• _EXTRACTED RECORDS_:
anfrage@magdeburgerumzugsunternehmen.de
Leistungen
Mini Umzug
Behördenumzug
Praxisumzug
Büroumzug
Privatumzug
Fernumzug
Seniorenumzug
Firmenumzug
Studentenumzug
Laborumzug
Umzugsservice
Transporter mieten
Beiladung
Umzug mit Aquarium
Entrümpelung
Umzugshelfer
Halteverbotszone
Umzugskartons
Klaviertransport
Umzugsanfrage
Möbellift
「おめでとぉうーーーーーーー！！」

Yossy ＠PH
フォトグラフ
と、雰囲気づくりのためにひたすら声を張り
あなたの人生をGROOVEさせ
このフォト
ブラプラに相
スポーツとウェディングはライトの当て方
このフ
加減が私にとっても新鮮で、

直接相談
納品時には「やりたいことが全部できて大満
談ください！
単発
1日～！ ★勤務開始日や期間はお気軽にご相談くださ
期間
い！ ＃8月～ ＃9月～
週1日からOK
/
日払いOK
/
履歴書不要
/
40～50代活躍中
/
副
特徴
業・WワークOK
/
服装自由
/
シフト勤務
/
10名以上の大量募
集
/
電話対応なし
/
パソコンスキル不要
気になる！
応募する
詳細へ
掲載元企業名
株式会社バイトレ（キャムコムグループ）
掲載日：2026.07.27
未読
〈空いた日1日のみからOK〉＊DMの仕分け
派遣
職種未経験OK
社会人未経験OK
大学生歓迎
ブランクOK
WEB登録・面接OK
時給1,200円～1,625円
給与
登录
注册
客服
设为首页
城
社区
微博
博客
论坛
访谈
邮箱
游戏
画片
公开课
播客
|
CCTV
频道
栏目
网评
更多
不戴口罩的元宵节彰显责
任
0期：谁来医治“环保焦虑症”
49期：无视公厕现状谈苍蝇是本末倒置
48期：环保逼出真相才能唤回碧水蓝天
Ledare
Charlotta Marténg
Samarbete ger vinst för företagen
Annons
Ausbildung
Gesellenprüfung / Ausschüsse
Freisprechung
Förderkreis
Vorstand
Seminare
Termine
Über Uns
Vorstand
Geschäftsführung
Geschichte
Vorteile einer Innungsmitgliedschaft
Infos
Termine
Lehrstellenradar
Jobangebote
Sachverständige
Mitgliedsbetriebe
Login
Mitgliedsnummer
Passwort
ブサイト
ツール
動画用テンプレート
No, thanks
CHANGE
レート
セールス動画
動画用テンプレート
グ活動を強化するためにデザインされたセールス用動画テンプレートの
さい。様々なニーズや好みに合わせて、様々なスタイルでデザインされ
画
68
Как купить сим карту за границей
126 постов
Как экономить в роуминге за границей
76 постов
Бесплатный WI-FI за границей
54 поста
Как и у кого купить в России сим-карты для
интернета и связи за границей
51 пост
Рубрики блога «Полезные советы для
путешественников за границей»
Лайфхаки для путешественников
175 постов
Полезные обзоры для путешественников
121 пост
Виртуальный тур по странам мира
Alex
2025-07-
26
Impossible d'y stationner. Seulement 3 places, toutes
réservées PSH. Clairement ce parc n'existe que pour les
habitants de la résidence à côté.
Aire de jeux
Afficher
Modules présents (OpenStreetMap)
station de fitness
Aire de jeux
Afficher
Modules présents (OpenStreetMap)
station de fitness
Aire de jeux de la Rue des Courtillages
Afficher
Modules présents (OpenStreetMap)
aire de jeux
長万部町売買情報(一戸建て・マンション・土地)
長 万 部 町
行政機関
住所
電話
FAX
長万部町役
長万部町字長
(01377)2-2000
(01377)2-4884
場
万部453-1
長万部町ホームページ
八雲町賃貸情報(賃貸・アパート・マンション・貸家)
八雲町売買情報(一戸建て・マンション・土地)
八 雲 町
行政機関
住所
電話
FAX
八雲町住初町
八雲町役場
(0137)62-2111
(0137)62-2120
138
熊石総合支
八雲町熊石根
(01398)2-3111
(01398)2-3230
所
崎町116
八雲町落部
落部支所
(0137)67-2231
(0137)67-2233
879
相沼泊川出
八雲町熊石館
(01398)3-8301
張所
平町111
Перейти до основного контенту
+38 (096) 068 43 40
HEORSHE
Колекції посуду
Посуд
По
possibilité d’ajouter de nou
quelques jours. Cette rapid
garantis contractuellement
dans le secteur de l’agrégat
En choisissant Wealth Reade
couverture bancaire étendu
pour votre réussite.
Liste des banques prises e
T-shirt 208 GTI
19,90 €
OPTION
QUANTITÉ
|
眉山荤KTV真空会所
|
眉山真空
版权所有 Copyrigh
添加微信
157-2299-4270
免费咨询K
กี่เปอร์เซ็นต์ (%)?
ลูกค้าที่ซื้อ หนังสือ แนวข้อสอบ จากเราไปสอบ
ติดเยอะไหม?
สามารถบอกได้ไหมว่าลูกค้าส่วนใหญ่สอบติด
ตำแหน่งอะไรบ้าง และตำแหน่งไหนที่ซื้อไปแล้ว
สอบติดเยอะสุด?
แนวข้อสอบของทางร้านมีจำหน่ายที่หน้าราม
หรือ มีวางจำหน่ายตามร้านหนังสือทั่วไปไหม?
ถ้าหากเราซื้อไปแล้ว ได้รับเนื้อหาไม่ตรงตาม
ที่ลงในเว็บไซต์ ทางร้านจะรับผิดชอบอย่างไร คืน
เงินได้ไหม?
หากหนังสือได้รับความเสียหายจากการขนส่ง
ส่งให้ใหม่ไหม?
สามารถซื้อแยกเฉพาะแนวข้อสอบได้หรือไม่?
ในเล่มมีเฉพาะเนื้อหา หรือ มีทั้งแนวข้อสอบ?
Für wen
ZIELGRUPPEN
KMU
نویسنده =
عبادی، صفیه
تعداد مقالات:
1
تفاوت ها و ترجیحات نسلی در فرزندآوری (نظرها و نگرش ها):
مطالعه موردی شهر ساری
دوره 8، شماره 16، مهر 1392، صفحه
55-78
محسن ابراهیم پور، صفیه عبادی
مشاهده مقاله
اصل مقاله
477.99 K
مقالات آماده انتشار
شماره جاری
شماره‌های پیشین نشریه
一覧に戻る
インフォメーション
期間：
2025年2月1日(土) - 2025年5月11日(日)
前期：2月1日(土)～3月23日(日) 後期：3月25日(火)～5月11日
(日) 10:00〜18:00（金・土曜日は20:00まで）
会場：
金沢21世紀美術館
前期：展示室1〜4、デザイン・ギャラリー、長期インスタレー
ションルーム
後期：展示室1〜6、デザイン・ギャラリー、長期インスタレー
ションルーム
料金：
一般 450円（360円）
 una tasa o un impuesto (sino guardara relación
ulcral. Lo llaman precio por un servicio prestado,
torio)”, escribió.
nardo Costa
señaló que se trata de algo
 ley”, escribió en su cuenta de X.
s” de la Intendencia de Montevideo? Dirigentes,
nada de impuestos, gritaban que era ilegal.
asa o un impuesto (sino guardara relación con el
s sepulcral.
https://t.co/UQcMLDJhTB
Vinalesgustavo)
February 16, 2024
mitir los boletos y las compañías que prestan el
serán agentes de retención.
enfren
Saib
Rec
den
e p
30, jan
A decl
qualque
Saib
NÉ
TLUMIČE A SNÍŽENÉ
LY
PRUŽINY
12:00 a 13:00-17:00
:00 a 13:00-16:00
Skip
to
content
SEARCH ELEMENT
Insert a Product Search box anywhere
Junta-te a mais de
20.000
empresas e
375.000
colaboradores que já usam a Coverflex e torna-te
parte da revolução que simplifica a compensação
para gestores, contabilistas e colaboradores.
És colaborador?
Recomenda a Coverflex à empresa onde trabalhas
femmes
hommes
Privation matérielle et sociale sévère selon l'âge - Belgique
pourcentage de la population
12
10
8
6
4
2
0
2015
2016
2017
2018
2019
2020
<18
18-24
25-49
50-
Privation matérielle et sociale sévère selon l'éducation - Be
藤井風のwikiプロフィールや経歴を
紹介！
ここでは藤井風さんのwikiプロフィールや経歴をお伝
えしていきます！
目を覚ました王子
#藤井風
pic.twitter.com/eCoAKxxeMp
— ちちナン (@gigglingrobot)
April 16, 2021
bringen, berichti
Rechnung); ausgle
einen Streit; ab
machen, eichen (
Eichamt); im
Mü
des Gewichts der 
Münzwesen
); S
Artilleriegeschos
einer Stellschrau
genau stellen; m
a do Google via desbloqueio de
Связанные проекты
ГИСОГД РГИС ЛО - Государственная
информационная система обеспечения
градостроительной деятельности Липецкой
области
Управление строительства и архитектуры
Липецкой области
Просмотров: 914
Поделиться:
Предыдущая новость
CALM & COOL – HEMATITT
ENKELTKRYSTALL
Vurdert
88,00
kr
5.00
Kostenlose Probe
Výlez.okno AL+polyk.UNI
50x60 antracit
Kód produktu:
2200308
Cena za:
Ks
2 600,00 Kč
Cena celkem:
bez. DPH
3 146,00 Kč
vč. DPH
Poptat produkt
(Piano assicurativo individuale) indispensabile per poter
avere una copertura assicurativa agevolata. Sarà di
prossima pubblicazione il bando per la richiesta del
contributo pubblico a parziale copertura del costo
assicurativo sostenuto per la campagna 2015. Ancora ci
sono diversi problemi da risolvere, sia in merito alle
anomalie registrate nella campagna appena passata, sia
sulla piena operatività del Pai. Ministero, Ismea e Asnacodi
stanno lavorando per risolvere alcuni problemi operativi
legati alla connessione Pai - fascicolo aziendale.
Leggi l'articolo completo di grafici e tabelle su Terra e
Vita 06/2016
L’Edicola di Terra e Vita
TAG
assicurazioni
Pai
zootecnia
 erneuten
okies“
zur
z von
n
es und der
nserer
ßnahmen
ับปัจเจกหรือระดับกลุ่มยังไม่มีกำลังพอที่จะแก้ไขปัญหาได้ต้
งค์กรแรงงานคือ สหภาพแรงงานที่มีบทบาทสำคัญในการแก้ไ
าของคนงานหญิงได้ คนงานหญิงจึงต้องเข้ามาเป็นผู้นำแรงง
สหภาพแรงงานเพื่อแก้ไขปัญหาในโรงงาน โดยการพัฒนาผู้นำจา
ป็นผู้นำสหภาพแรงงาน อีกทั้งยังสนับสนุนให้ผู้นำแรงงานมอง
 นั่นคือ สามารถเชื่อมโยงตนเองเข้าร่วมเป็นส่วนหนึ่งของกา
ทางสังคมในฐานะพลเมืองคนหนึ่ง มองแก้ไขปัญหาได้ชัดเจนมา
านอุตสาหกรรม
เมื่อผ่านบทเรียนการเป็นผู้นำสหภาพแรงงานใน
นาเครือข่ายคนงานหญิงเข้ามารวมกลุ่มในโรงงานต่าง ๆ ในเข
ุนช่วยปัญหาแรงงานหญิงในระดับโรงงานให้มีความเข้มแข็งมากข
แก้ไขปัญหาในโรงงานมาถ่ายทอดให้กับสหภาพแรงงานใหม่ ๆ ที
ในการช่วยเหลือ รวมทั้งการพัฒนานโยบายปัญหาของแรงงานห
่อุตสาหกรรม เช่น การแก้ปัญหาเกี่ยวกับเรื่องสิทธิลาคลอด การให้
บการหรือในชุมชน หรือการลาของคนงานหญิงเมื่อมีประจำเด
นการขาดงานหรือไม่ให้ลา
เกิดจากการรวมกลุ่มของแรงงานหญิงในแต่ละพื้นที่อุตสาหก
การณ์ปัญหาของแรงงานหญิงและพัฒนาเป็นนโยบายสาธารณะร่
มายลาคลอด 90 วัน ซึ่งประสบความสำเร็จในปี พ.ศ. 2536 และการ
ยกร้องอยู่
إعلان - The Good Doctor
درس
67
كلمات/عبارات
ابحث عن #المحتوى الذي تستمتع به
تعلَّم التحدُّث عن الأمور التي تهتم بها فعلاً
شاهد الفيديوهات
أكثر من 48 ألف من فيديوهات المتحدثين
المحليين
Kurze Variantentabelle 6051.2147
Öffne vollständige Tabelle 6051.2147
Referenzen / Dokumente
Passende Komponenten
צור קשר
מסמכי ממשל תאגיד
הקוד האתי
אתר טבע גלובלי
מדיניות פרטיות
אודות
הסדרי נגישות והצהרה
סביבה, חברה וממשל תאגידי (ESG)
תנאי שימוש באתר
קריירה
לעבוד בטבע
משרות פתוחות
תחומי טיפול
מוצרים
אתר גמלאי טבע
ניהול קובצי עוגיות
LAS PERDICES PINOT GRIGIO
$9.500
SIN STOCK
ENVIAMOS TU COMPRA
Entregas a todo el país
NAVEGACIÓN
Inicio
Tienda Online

• _EXERCISE OBJECTIVE_:
Up to and including the line that holds "と、雰囲気づくりのためにひたすら声を張り", reproduce the records above exactly from their first line, and give nothing else.

• _ANSWER SECTION_:
anfrage@magdeburgerumzugsunternehmen.de
Leistungen
Mini Umzug
Behördenumzug
Praxisumzug
Büroumzug
Privatumzug
Fernumzug
Seniorenumzug
Firmenumzug
Studentenumzug
Laborumzug
Umzugsservice
Transporter mieten
Beiladung
Umzug mit Aquarium
Entrümpelung
Umzugshelfer
Halteverbotszone
Umzugskartons
Klaviertransport
Umzugsanfrage
Möbellift
「おめでとぉうーーーーーーー！！」

Yossy ＠PH
フォトグラフ
と、雰囲気づくりのためにひたすら声を張り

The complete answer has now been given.